Denis D. Barber '60 was found guilty last week of three out of six charges arising from an accident in Back Bay on March 20, where he injured Robert Stevens of Jamaica Plain. Barber was acquitted of driving under the influence of alcohol and driving an uninsured and unregistered automobile.

Judge Theodore A. Glynn, Jr. gave the Leverett House junior a three-month suspended sentence for leaving the scene of an accident and failure to identify, a $50 fine for negligent driving, and placed the charge of driving the wrong way on a one-way street on file.

An M.D.C. detective, off duty, stopped the car at Boylston and Charles Sts., where Barber had driven from the scene of the accident, on Columbus Ave., near the Statler Hotel.

Driver "Confused"

Testifying on his own behalf, Barber told the court that "the first time I saw the injured man was at the moment of impact." He stated that he was "very confused" and neither accelerated nor slowed down after the accident.

He did not know Columbus Ave. was one-way when he entered it, but realized when he saw lights coming toward him rather than from behind.

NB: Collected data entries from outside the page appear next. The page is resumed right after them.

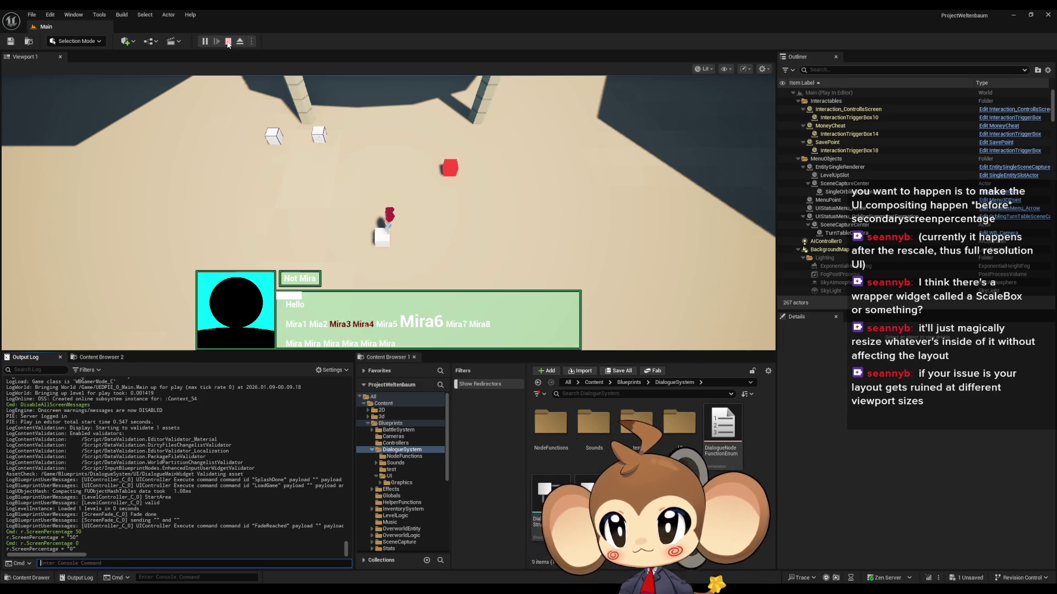
Step: Stop the play session and return to the DialogueMainWidget editor
{"action": "left_click", "coordinate": [228, 42]}
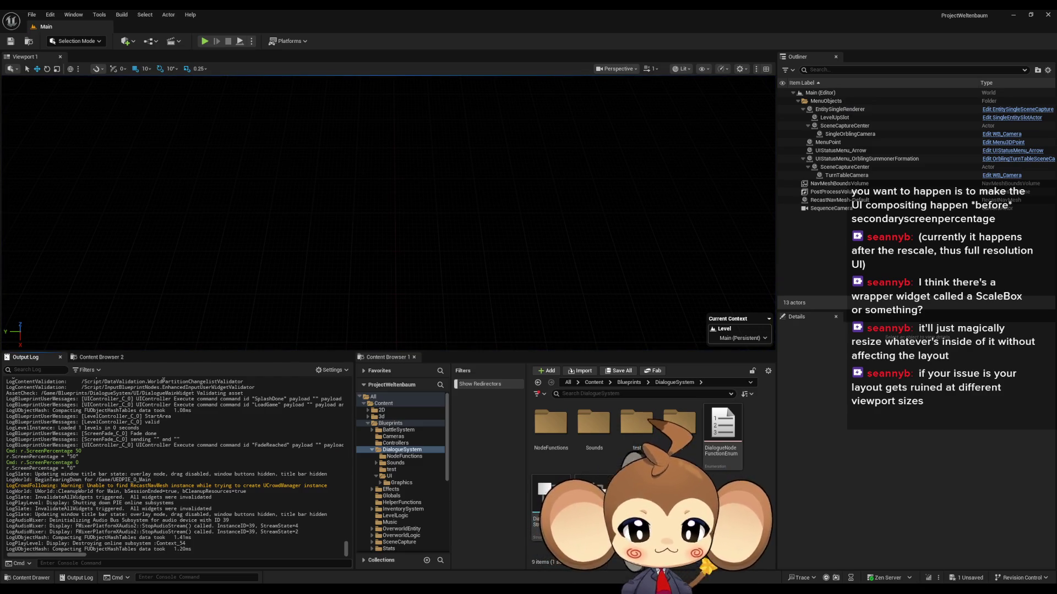
{"action": "mouse_move", "coordinate": [488, 550]}
{"action": "left_click", "coordinate": [455, 556]}
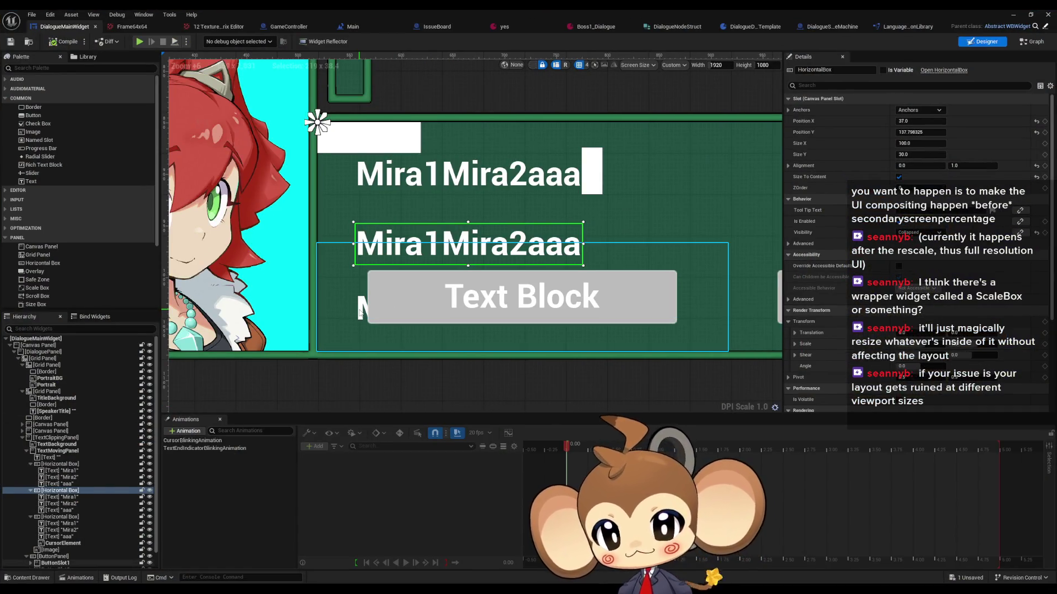
Step: Set the middle text row's Size Y to 52
{"action": "left_click", "coordinate": [58, 516]}
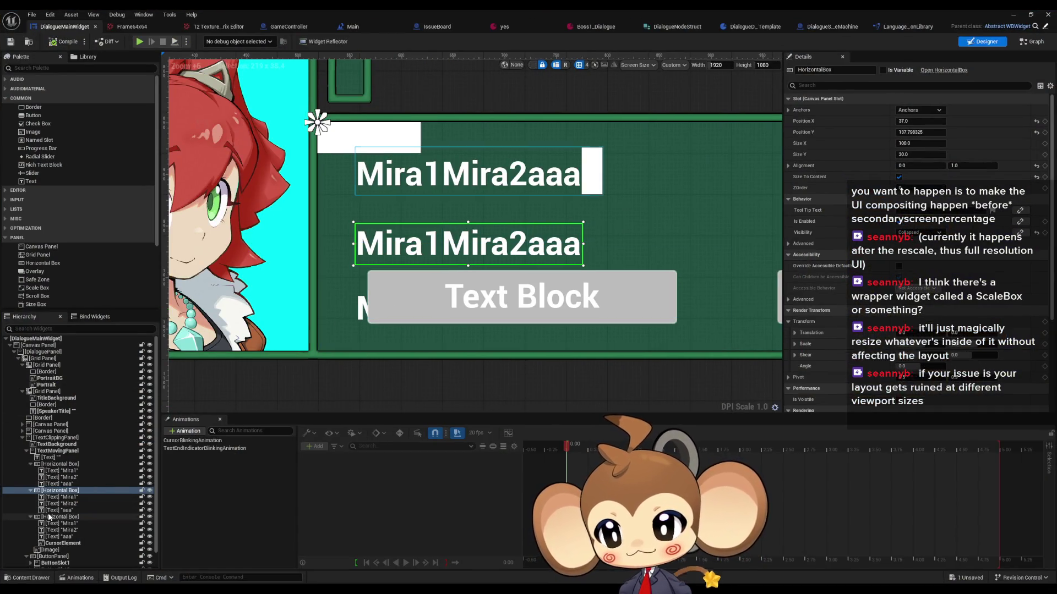
{"action": "left_click", "coordinate": [55, 464]}
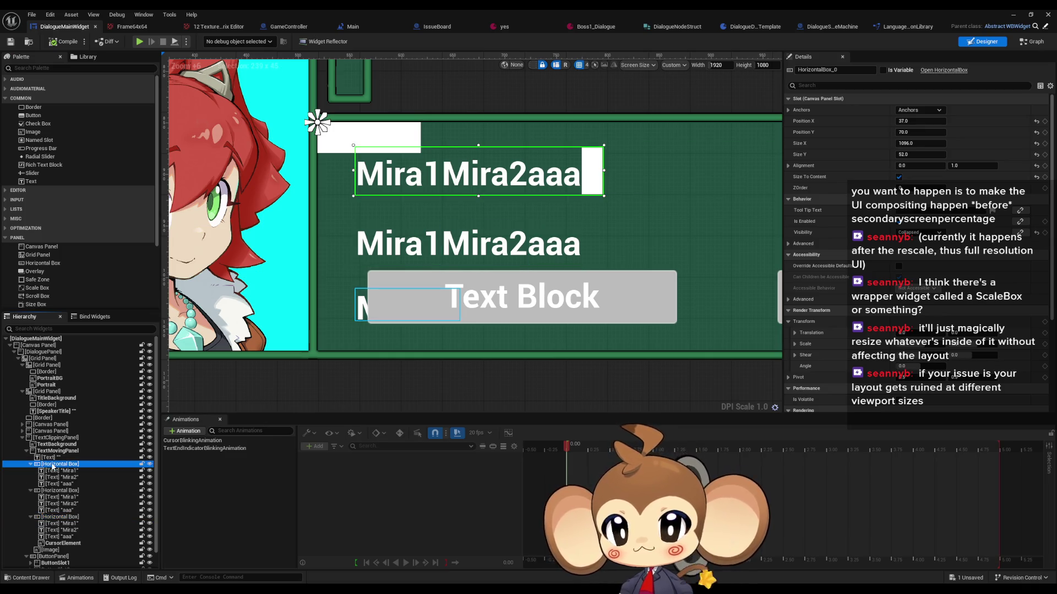
{"action": "left_click", "coordinate": [47, 518]}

Barber said, about the liquor charge, that throughout the evening he had had only two small cups of Bourbon punch at a Yearbook party and a total of four beers at the Palace Bar and the 411 Lounge in Boston.

Barber, a diabetic, had taken insulin at 10:30 a.m. on the morning of the day of the accident. Dr. John C. Wells, associate physician of the University Health Services, testified that at the time of the accident the insulin would have had its maximum action.